Start of Data extract

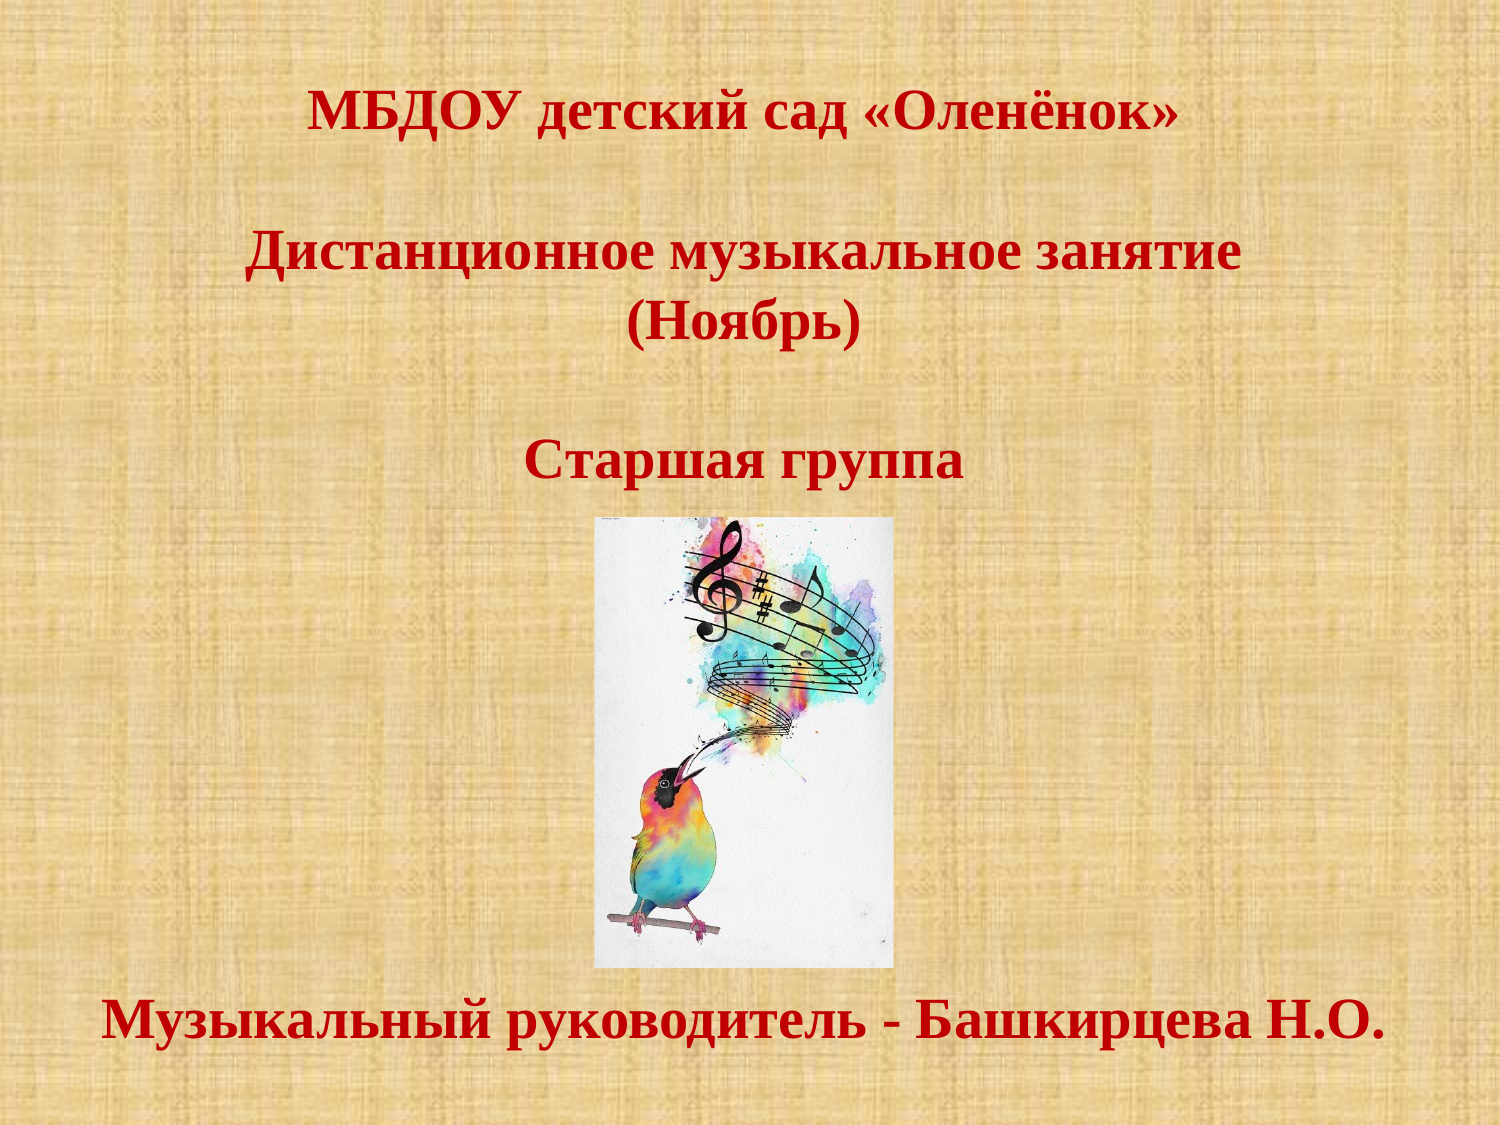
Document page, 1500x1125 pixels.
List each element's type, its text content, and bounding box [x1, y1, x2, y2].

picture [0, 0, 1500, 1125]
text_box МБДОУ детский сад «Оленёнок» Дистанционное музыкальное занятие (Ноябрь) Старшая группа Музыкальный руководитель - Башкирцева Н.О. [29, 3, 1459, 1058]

End of Data extract
Start of Data extract

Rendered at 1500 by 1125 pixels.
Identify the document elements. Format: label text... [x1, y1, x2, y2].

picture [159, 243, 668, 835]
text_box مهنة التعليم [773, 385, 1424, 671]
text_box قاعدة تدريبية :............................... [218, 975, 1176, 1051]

End of Data extract

Task: Find every line in the records above that contains the word "pixels", and copy each one.

Written solution:
Document page, 1500x1125 pixels.
Rendered at 1500 by 1125 pixels.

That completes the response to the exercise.